The idea of school districts providing budget information online has been mentioned in other states. Earlier this week, Rhode Island Gov. Gina Raimondo (D) called for school districts in the Ocean State to do so as part of her State of the State Address.
Trabert pointed to a recent KPI review of 40 school districts around the state, saying that the report showed only five in full compliance with the law and another 23 where the information is contained behind a homepage link which Trabert said is for “generic budget information”.
The bill was opposed by the Kansas Association of School Boards, which opposed the $1,000 a day fine, and the Kansas National Education Association. KNEA spokesman Marcus Baltzell told The Celock Report that the association found the bill duplicative to the current law and said the information is public. He noted that the bill was pushed by KPI, who has long been opposite KNEA on education issues in the state.
“It’s another bill that is unnecessary and we have a good history of that in Kansas,” Baltzell said.
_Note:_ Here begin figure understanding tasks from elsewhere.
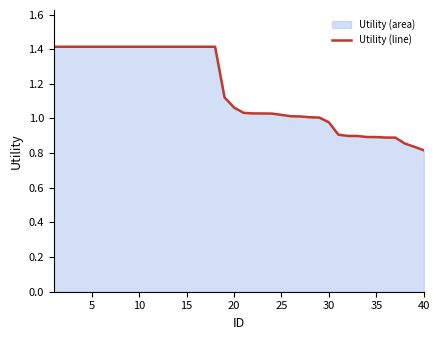

What is the greatest value displayed?

1.4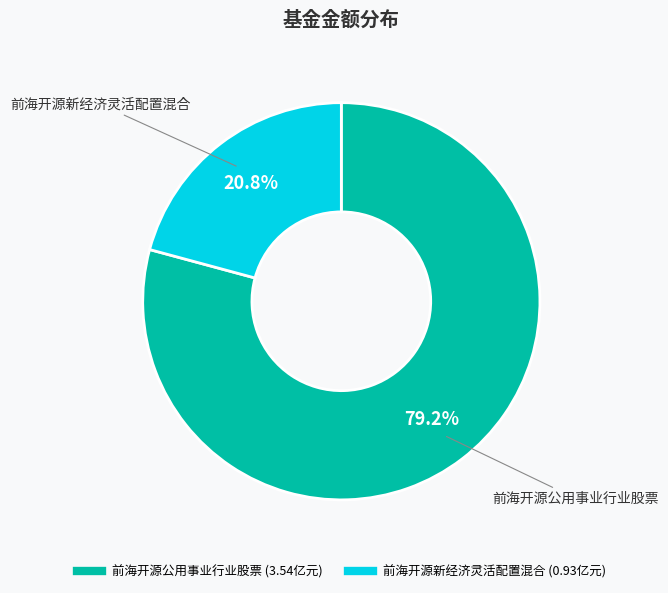

Approximately how many times larger is the value at 前海开源新经济灵活配置混合 compared to 前海开源公用事业行业股票?

0.3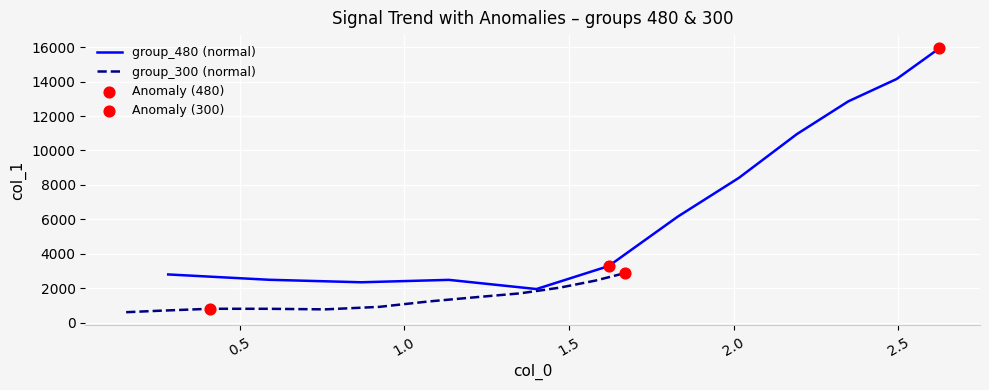

Which series reaches the maximum Y coordinate?

group_480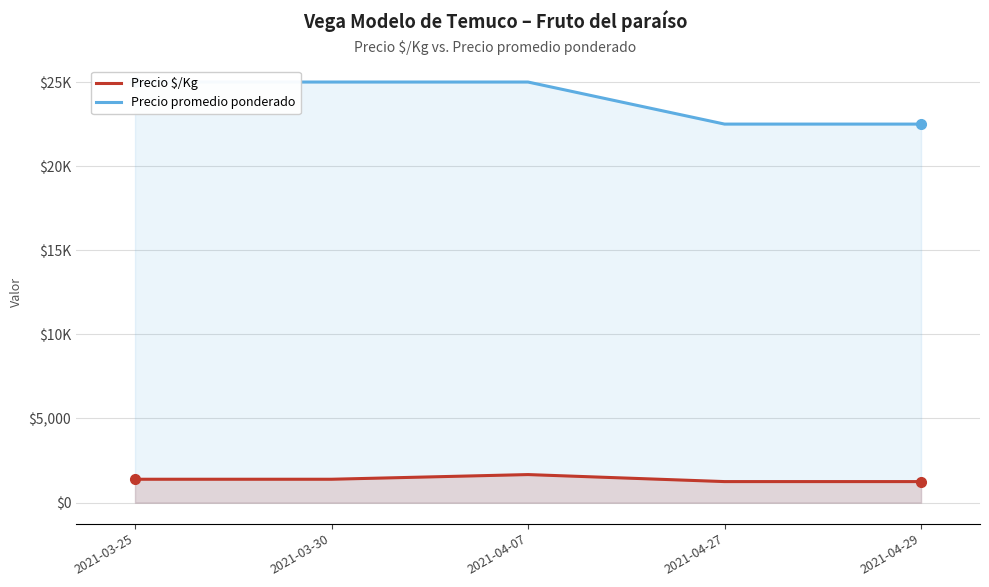

What is the maximum value for Precio promedio ponderado?

25000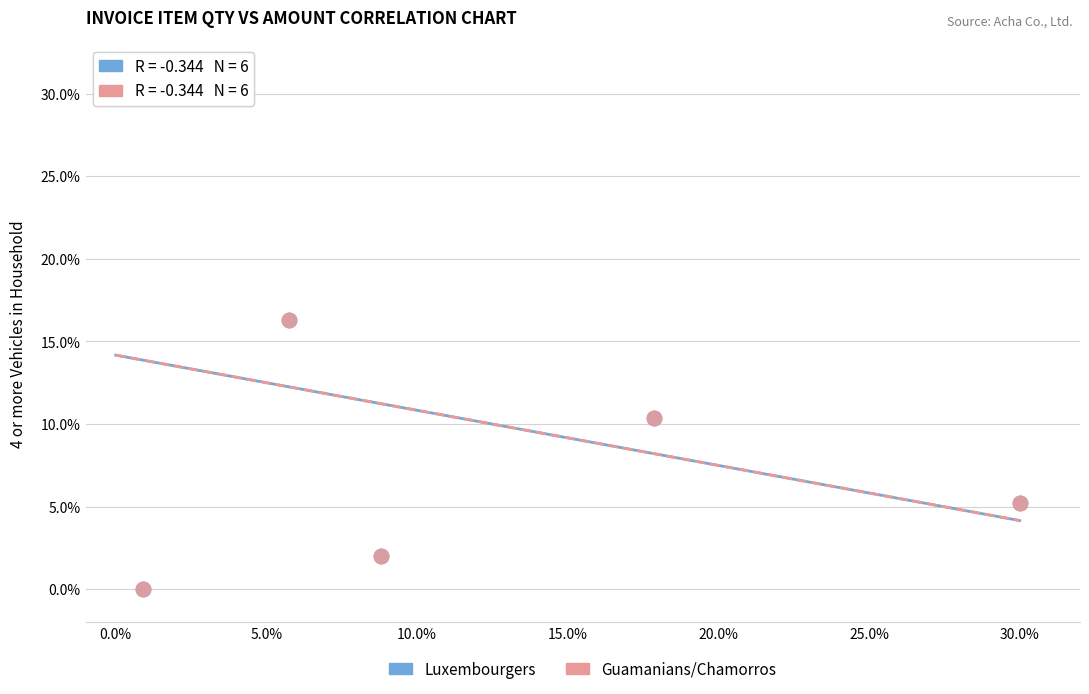

What are all the series names shown in the legend?

Luxembourgers, Guamanians/Chamorros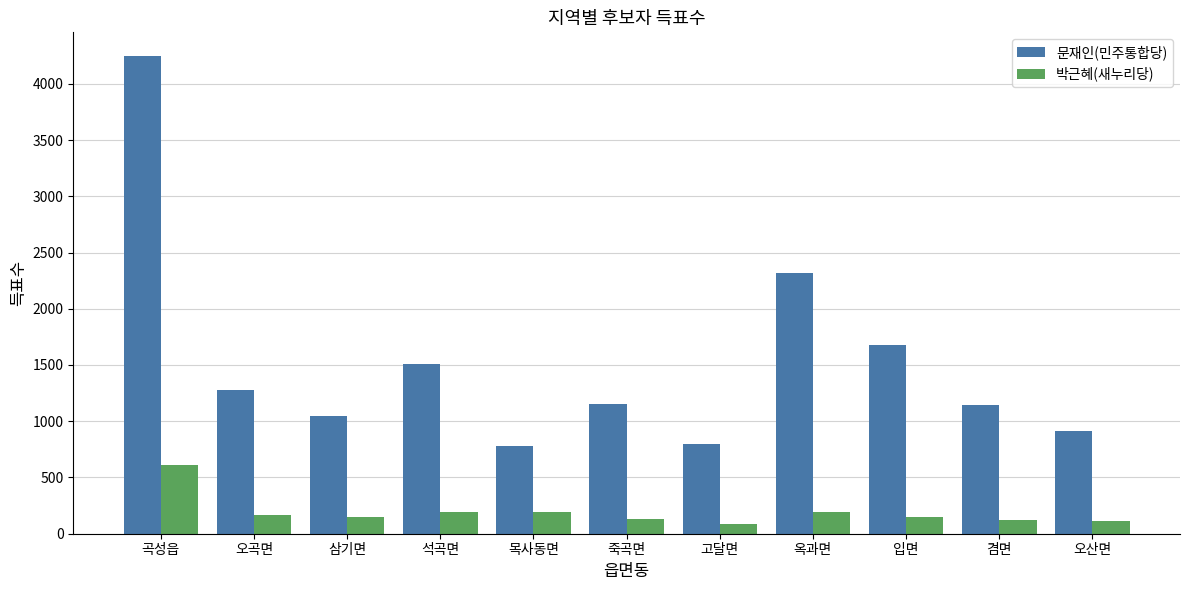

What is the maximum value shown in the chart?

4245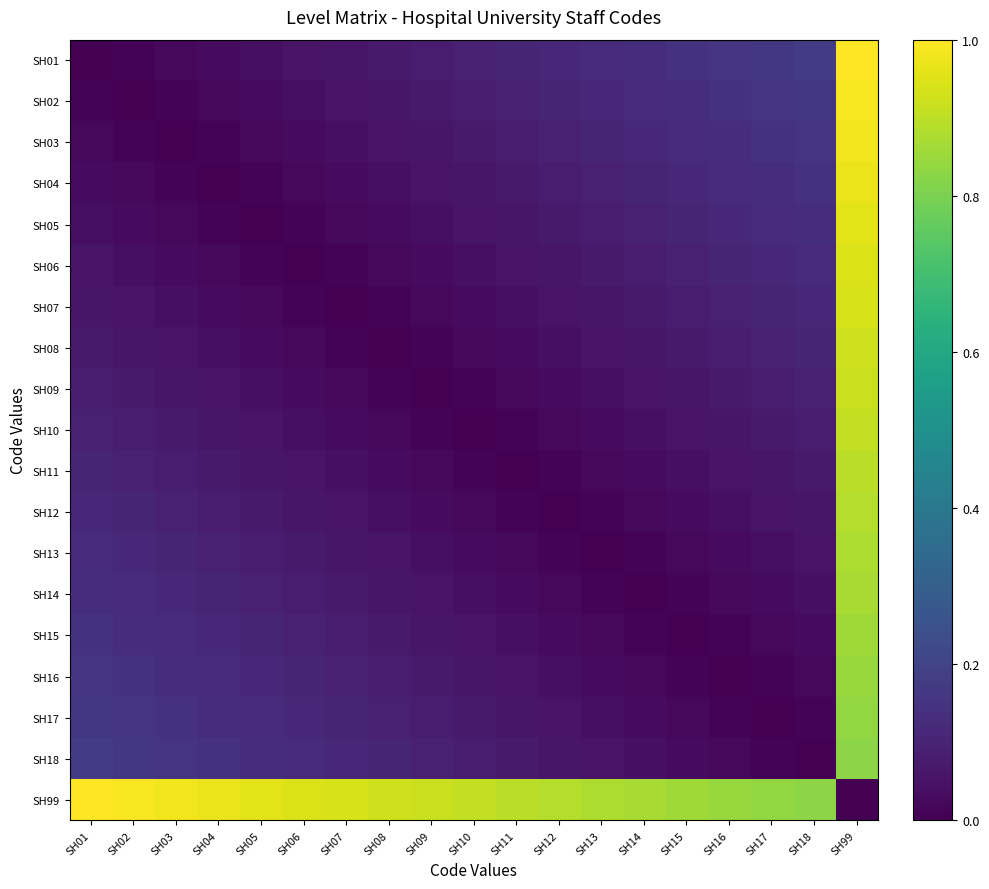

Rank the series by their maximum value, from highest to lowest.

SH01, SH99, SH02, SH03, SH04, SH05, SH06, SH07, SH08, SH09, SH10, SH11, SH12, SH13, SH14, SH15, SH16, SH17, SH18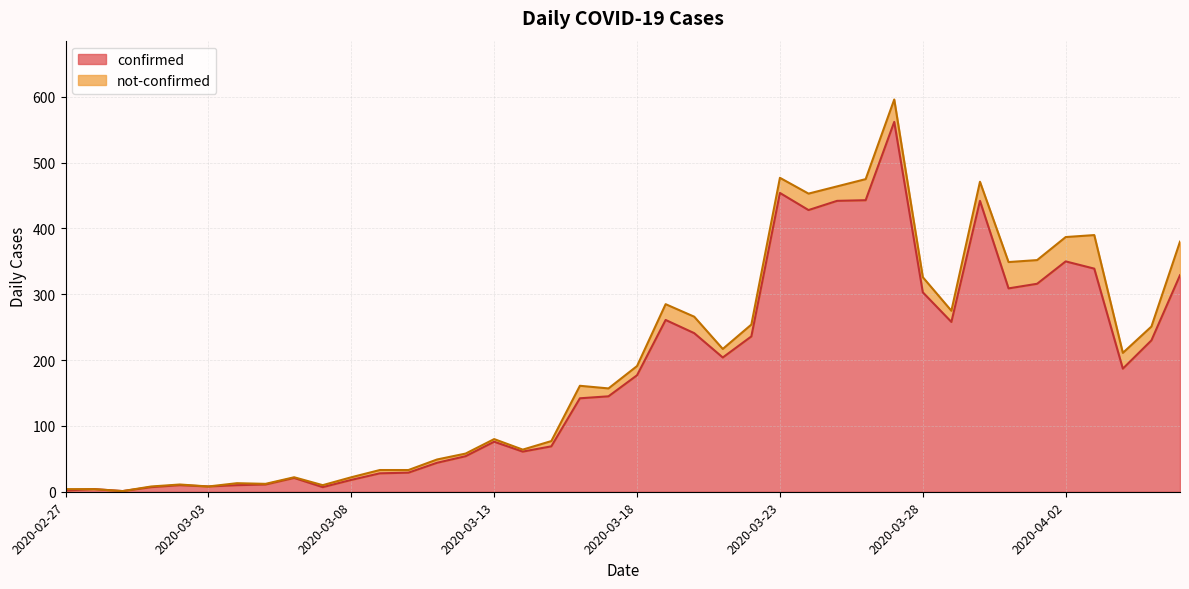

Reading right to left, what are all the values shown in this chart?

329	230	187	339	350	316	309	442	258	303	562	443	442	428	454	236	204	241	261	177	145	142	69	61	76	54	44	29	28	18	7	21	11	10	8	10	7	1	4	2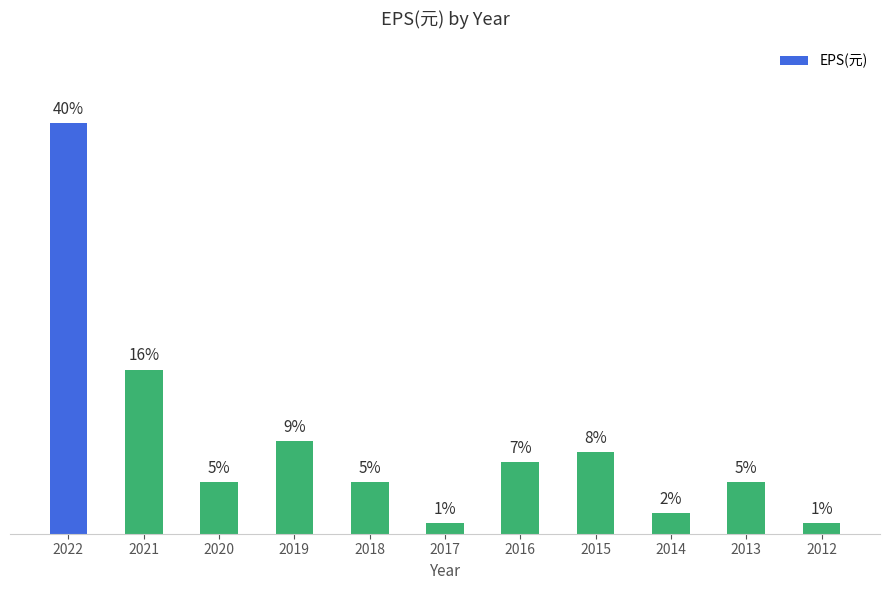

Does the chart contain any negative values?

No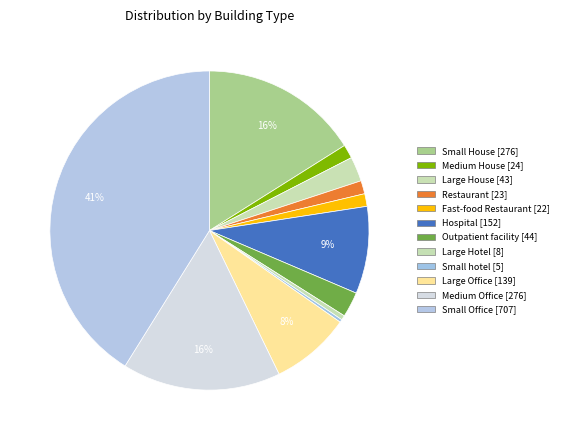

Which slice is the smallest?

Small hotel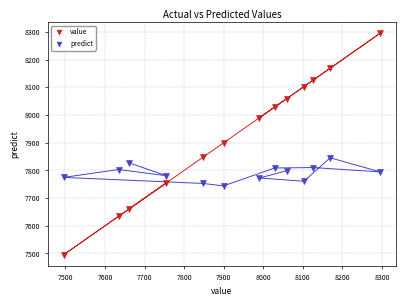

Which series has the largest Y range (max minus min)?

value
Trabert said the bill is needed and questioned why people would oppose the fine. He noted the fine was put into place to be a way to require districts to comply with the law. He compared it to the sanctions a person would receive for not following the law and said government should not get a pass.
Trabert said that he hopes Friday’s vote “isn’t the end of it” for the bill. He took aim at opponents of the measure, saying that they do not want to see the financial information published online.
“It is hard to imagine why a school district wouldn’t simply comply. It is simple, it is a PDF report,” Trabert said. “Why would you not do that? Why would legislators vote against transparency?”